Having the power go out at your home or business is never a fun time. This holds especially true if the power is out for hours or even days at a time. In the best case scenario you are inconvenienced and in the worst case all of the food storage you have in your refrigerator or freezer spoils. Now most folks do not experience power losses that often and when they do it is only out for a few minutes or hours at a time. But, if you are one of the unlucky ones that has constant power outages for extended periods of time then it may be time to look for a solution.
There are two main solutions when it comes to generating power during an outage. The most commons is known as the portable generator. I won’t get into all of the details on these within this article but in short they give you temporary power for some of your appliances. Typically they cannot power your entire home. They also have to be manually setup each and every time your power goes out. This can be a hassle. Depending on the model you choose they can also be quite noisy and disruptive to your family or to your neighbors.
The other option to review is going with a standby generator. Standby generators can power your entire home and automatically turn on within a few seconds of your power going out. They are by far the easiest solution for power but they are also the most expensive. Typically you can spend anywhere from four to ten-thousand dollars on a standby generator and then you also have to pay for the installation which can cost just as much as the generator itself.
How Loud are Standby Systems?
A common question that we receive on standby generators is exactly how loud they are. Now, before I answer your question lets first look at the noise levels of a portable generator system. There is a wide range here but most often you will see portable systems between seventy to one-hundred decibels. That one-hundred decibel volume is equivalent of a lawn mower or motorcycle running nearby. It is loud and disruptive. The seventy decibel volume isn’t as bad as it is about the sound of being inside a car going down the highway. There is noise there, but it is not all encompassing.
In many neighborhoods there are ordinances when it comes to noise levels. These are put in place to prevent disruptive noises from taking over the peacefulness of the area. Each neighborhood is different but typically anything over seventy decibels is seen as disruptive and will not be able to be run. If you are not in a neighborhood but are within city limits then you should also check your city’s laws to ensure that you are compliant. If you are out in the country though with no nearby neighbors then the only thing you need to worry about is the comfort of you and your family. If you can stand the sound of a motorcycle nearby then by all means go with it.

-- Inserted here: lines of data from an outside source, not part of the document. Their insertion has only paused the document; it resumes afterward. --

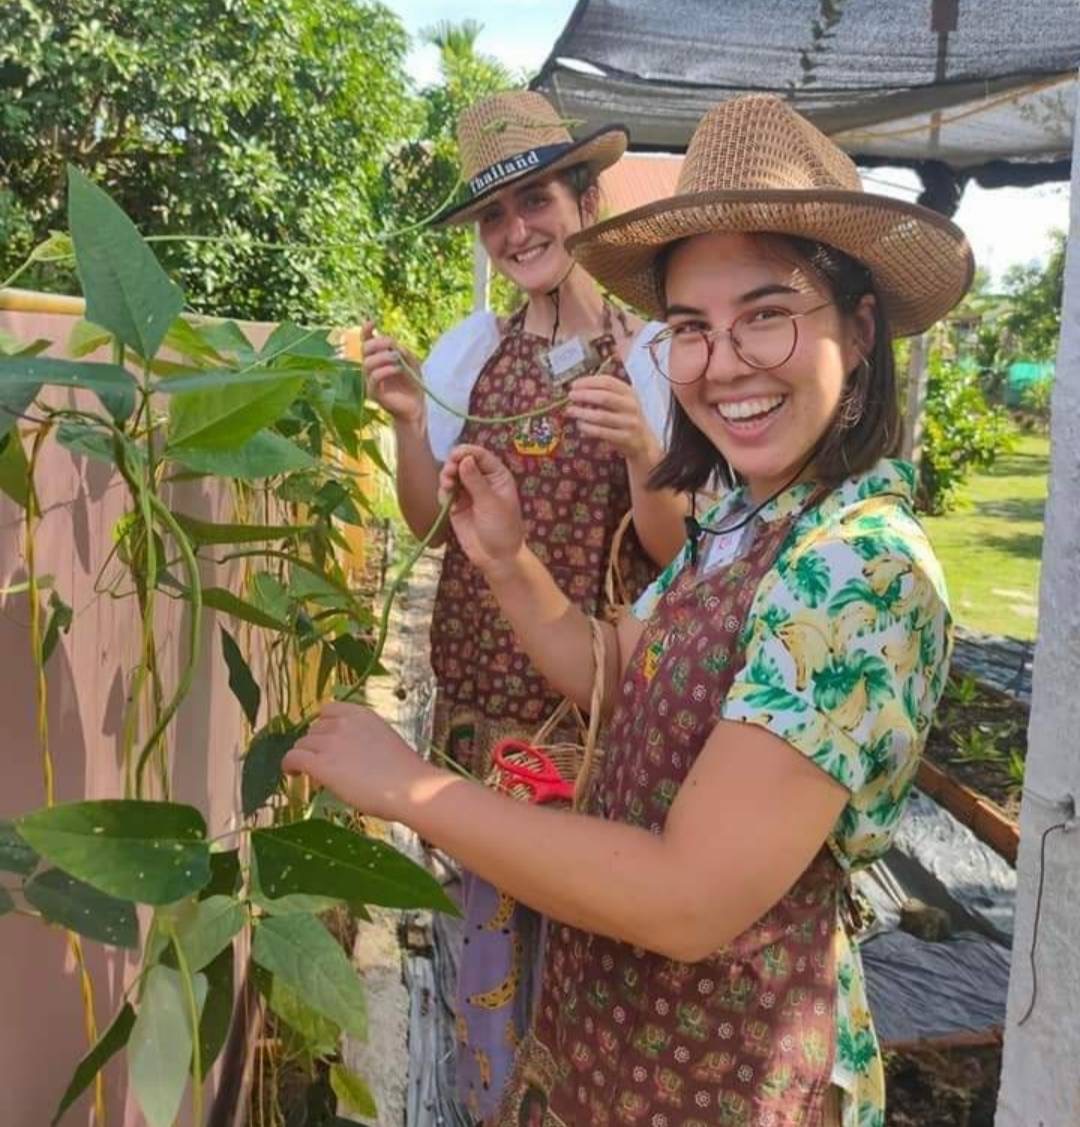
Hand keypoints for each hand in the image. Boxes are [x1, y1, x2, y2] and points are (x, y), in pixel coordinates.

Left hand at [282, 702, 432, 820]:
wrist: (410, 788)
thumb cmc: (405, 771)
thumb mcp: (383, 741)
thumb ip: (362, 738)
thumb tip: (346, 754)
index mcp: (361, 713)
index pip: (328, 710)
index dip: (324, 726)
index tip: (327, 740)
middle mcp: (342, 722)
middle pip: (313, 729)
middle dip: (316, 744)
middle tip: (324, 762)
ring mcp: (330, 742)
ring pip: (302, 744)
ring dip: (305, 756)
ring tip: (311, 771)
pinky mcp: (320, 764)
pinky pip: (293, 758)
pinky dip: (289, 765)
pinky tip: (293, 774)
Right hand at [360, 321, 424, 425]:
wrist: (416, 408)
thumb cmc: (413, 385)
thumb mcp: (412, 363)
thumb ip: (404, 352)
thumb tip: (394, 345)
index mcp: (378, 359)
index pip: (366, 342)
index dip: (366, 330)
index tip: (372, 322)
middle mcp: (370, 369)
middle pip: (365, 349)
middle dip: (379, 343)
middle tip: (393, 345)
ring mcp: (370, 381)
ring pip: (368, 363)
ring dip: (383, 356)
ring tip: (398, 359)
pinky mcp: (374, 393)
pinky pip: (375, 377)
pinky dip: (386, 369)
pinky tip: (398, 368)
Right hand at [438, 444, 524, 573]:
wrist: (496, 557)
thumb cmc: (502, 528)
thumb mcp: (490, 503)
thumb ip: (475, 481)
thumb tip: (464, 459)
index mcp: (497, 476)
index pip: (481, 455)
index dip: (467, 452)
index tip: (455, 456)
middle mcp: (482, 480)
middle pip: (463, 462)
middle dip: (454, 464)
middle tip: (449, 473)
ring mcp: (468, 492)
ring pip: (452, 475)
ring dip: (447, 476)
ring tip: (447, 485)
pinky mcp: (456, 505)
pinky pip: (446, 491)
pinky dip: (443, 490)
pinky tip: (446, 497)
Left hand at [567, 374, 656, 461]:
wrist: (643, 441)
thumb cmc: (626, 418)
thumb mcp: (621, 401)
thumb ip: (604, 394)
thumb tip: (578, 390)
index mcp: (629, 392)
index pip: (608, 382)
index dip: (589, 382)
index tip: (574, 384)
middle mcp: (631, 405)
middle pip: (604, 397)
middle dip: (584, 395)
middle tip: (571, 396)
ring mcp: (629, 422)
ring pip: (601, 416)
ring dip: (582, 413)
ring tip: (570, 411)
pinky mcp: (625, 437)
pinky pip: (602, 432)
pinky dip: (588, 428)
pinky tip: (580, 425)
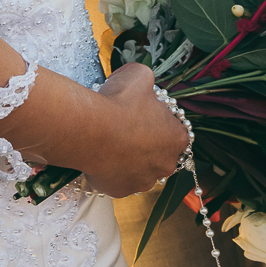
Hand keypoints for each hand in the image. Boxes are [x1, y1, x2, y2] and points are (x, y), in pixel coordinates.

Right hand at [81, 64, 189, 198]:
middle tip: (126, 127)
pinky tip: (101, 154)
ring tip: (110, 140)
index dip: (159, 120)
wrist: (89, 130)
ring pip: (139, 168)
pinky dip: (111, 169)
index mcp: (176, 138)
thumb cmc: (118, 103)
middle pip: (159, 153)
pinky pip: (118, 179)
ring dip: (129, 157)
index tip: (143, 114)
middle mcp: (165, 164)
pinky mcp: (121, 191)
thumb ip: (148, 79)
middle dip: (145, 142)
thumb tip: (144, 83)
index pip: (175, 131)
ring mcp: (143, 181)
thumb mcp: (139, 75)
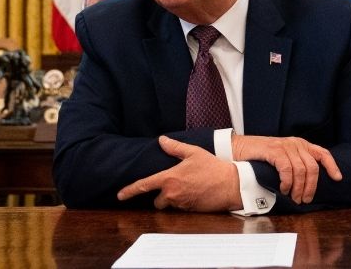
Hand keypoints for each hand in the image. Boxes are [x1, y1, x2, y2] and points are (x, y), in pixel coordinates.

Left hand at [116, 135, 241, 211]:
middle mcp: (172, 193)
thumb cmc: (212, 167)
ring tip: (188, 188)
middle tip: (175, 185)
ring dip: (174, 199)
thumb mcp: (193, 153)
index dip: (129, 191)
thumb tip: (162, 140)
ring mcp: (181, 204)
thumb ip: (175, 147)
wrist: (230, 184)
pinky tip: (195, 193)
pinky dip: (184, 203)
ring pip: (169, 205)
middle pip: (157, 201)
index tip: (120, 195)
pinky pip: (181, 209)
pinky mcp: (190, 211)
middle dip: (162, 196)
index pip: (144, 186)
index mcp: (169, 178)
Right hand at [231, 134, 341, 203]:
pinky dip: (287, 182)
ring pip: (301, 171)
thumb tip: (307, 184)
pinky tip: (284, 189)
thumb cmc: (261, 156)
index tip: (337, 178)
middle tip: (304, 199)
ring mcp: (285, 146)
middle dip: (311, 187)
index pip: (323, 153)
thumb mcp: (283, 157)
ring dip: (298, 188)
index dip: (332, 166)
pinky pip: (287, 169)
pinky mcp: (274, 151)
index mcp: (301, 145)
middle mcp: (296, 144)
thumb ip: (295, 164)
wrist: (239, 147)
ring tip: (293, 197)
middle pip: (313, 167)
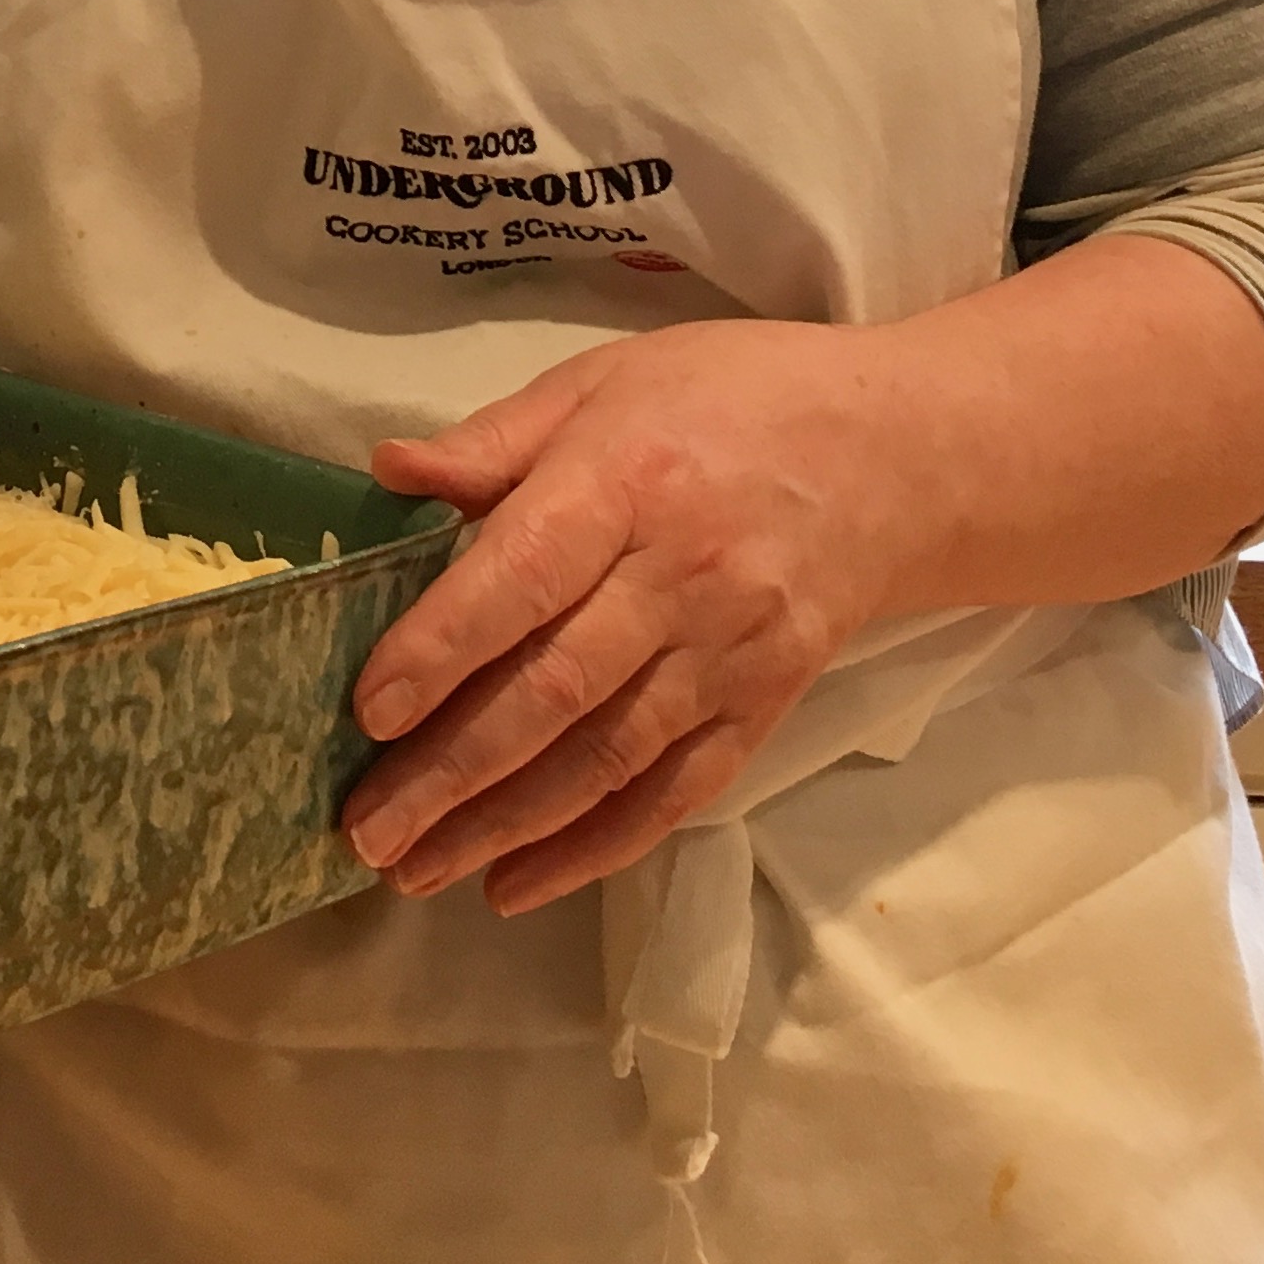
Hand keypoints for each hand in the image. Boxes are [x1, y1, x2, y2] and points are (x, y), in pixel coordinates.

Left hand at [337, 321, 905, 916]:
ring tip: (417, 870)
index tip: (369, 710)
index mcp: (627, 479)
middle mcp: (679, 577)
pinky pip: (674, 793)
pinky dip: (596, 847)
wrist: (897, 455)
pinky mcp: (765, 707)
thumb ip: (495, 439)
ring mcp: (728, 653)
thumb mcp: (604, 380)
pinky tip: (519, 883)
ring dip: (506, 826)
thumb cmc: (729, 400)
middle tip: (366, 829)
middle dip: (452, 770)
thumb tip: (387, 470)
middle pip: (555, 689)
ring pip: (606, 757)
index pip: (523, 576)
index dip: (443, 648)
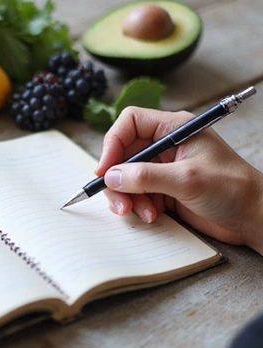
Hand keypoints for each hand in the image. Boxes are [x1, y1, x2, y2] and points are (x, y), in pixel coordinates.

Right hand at [95, 106, 262, 253]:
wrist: (253, 218)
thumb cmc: (232, 189)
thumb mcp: (186, 179)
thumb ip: (145, 176)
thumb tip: (111, 176)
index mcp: (174, 129)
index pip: (129, 123)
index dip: (112, 144)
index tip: (105, 170)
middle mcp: (165, 145)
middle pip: (122, 154)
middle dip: (117, 179)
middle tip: (119, 202)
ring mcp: (163, 168)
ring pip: (126, 177)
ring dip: (127, 197)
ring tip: (141, 213)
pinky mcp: (163, 189)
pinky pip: (136, 194)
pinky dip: (138, 207)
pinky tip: (152, 216)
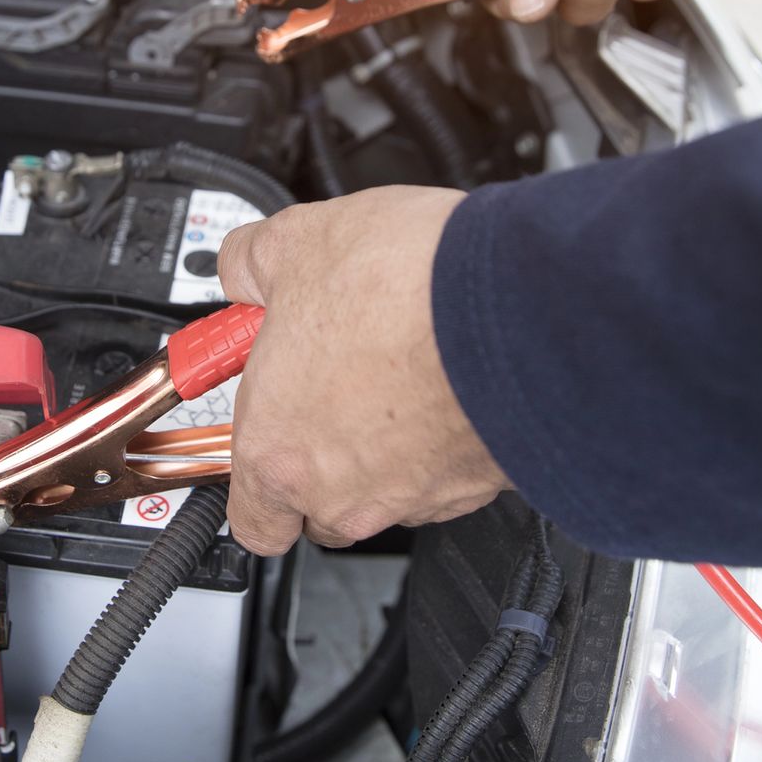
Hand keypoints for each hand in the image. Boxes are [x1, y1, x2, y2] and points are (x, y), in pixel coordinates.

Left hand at [215, 187, 511, 554]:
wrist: (520, 304)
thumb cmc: (407, 289)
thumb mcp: (298, 243)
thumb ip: (250, 267)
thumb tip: (242, 268)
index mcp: (276, 451)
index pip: (249, 518)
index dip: (252, 471)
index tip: (262, 420)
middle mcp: (342, 492)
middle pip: (317, 510)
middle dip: (319, 455)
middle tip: (329, 383)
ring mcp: (416, 497)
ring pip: (386, 492)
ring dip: (385, 444)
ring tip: (395, 363)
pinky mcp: (478, 485)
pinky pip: (447, 474)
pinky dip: (442, 435)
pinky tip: (444, 376)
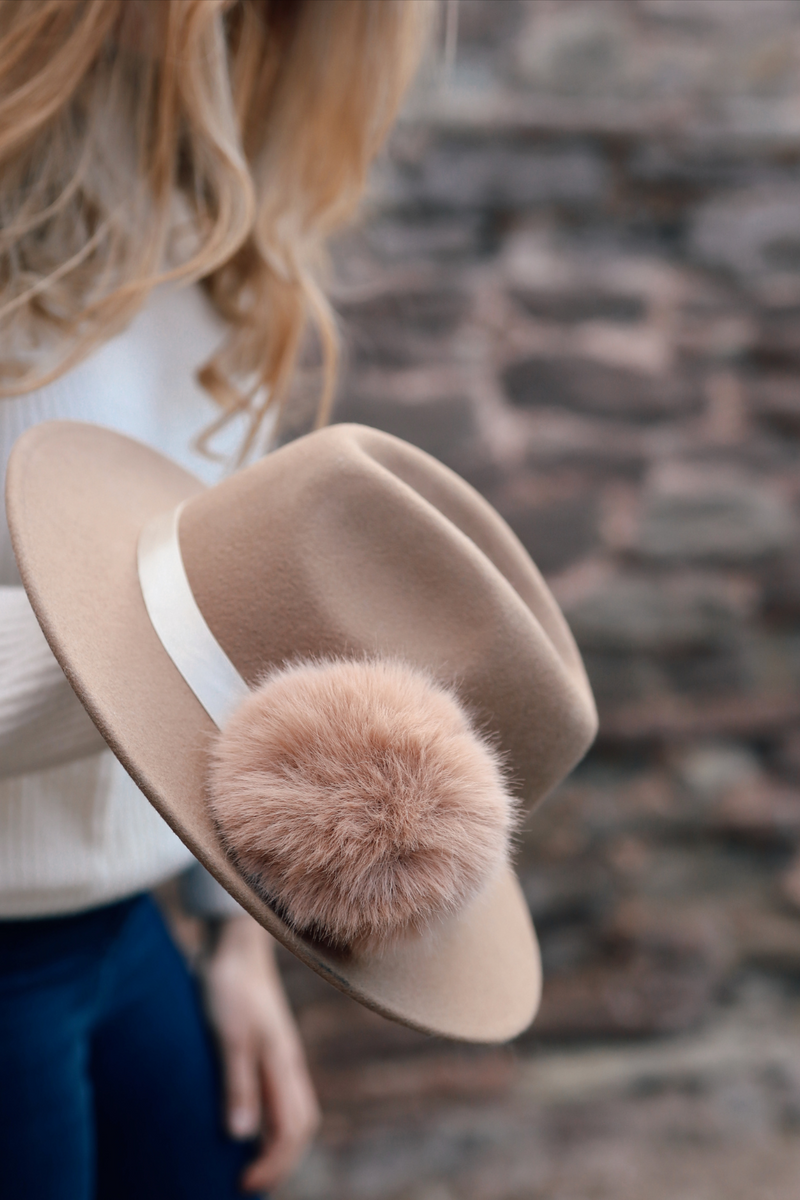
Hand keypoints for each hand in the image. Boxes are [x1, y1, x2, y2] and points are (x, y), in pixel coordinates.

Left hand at [202, 913, 319, 1193]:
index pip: (292, 1128)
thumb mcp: (229, 1036)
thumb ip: (237, 1083)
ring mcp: (277, 1052)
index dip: (273, 1163)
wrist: (231, 942)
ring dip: (275, 1141)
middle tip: (247, 1184)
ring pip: (290, 1108)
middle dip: (280, 1160)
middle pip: (299, 1124)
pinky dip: (266, 1117)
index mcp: (282, 1063)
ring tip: (246, 1163)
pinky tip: (243, 1121)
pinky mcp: (263, 1044)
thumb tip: (241, 1136)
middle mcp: (285, 1062)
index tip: (243, 1184)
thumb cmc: (229, 986)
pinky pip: (275, 1091)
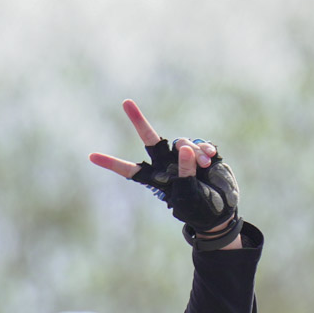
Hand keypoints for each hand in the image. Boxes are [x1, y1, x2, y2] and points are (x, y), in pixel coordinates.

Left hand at [90, 99, 242, 248]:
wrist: (222, 209)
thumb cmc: (200, 208)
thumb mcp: (190, 194)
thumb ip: (185, 172)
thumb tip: (183, 147)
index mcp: (156, 179)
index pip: (130, 171)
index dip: (111, 163)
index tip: (92, 157)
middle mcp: (166, 164)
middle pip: (150, 138)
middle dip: (138, 120)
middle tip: (126, 103)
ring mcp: (183, 156)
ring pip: (180, 142)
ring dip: (193, 152)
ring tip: (205, 167)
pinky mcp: (199, 151)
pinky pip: (198, 143)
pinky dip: (204, 149)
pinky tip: (210, 159)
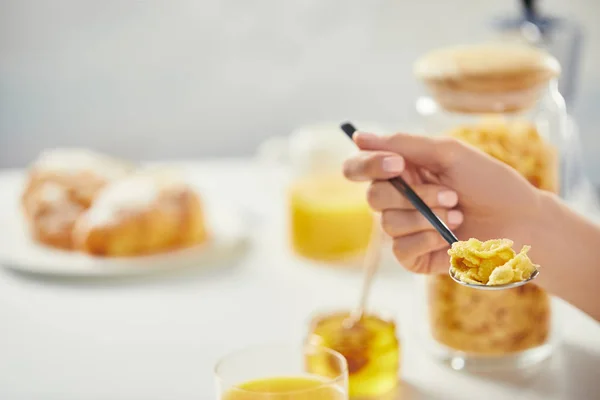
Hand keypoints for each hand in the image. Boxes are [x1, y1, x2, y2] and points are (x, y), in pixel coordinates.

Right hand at [343, 132, 543, 273]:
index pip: (359, 168)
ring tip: (458, 217)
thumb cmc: (490, 183)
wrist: (521, 222)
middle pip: (373, 197)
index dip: (368, 165)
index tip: (397, 164)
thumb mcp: (449, 153)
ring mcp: (405, 229)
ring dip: (428, 218)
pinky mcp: (414, 257)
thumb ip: (404, 144)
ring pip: (388, 224)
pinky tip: (449, 240)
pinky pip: (400, 249)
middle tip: (450, 195)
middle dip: (414, 196)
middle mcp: (399, 200)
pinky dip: (427, 241)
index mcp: (403, 172)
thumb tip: (359, 137)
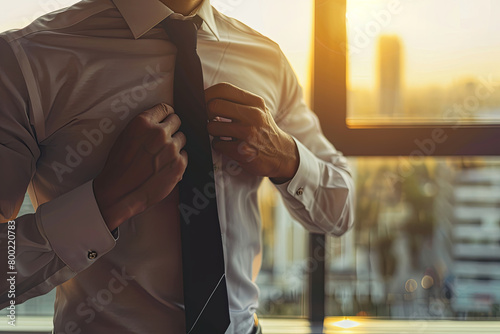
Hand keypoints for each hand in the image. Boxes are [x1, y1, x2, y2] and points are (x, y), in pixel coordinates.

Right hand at [94, 104, 186, 230]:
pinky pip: (185, 155)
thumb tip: (160, 122)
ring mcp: (171, 148)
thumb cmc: (119, 166)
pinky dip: (178, 160)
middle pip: (177, 120)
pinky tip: (164, 167)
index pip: (165, 108)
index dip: (166, 115)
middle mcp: (159, 132)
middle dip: (172, 128)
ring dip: (175, 145)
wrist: (120, 193)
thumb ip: (144, 127)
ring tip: (161, 157)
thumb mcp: (125, 137)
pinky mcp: (179, 164)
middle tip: (164, 140)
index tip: (166, 120)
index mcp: (143, 122)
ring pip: (182, 138)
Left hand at [205, 83, 298, 183]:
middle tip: (210, 119)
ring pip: (212, 126)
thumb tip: (208, 97)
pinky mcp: (243, 151)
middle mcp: (254, 116)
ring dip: (212, 132)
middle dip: (206, 114)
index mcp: (256, 103)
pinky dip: (218, 145)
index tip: (203, 101)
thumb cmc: (264, 130)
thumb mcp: (258, 110)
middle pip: (214, 106)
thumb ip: (239, 102)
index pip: (224, 89)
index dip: (207, 93)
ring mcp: (249, 134)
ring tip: (221, 134)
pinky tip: (227, 145)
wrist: (282, 155)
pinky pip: (217, 144)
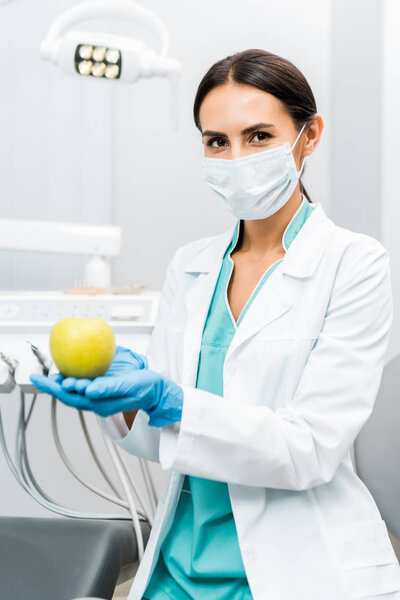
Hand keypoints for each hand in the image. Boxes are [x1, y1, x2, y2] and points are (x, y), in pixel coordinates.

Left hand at [30, 369, 182, 426]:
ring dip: (59, 385)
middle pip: (68, 396)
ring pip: (73, 393)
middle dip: (51, 387)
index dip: (55, 389)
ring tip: (48, 374)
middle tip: (37, 376)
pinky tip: (69, 372)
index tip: (43, 378)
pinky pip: (82, 387)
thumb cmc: (145, 388)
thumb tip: (90, 390)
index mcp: (101, 403)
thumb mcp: (129, 386)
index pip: (71, 397)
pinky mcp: (102, 391)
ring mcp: (98, 397)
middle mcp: (96, 402)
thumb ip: (109, 389)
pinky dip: (72, 380)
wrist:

Ok folks, so now that we have some basic knowledge on generator decibel levels let us look at standby systems. From my research I have found that standby systems typically range between sixty-five to eighty decibels. There are of course models exceeding that level and falling below. Generac, one of the most popular standby manufacturers out there, has a 6462 Guardian model that comes in at fifty-eight decibels. This is equivalent to a normal conversation happening nearby. It is very quiet. There are other standby models out there, like the Briggs & Stratton 40450, that have decibel levels at seventy-five.
One thing to keep in mind here is that the quieter the machine the more expensive it will be. A quiet generator is a much desired feature and in order to achieve it you are going to have to pay more. This is why we see the Generac model as the quietest and the Briggs & Stratton as one of the loudest. Generac is seen as a premium brand name in the generator world. While Briggs & Stratton is just fine as well, they are not the premium product.
In conclusion folks it really depends on what you want and what your local laws and ordinances allow. You could go with a very loud portable generator system and have it sound like a motorcycle is running nearby. Or, you could shell out the cash and go for the ultra quiet Generac standby model. My suggestion is to go with the middle of the road approach and find a model that is right around sixty-five to seventy decibels. This will still give you an overall quiet machine but will also save you some money.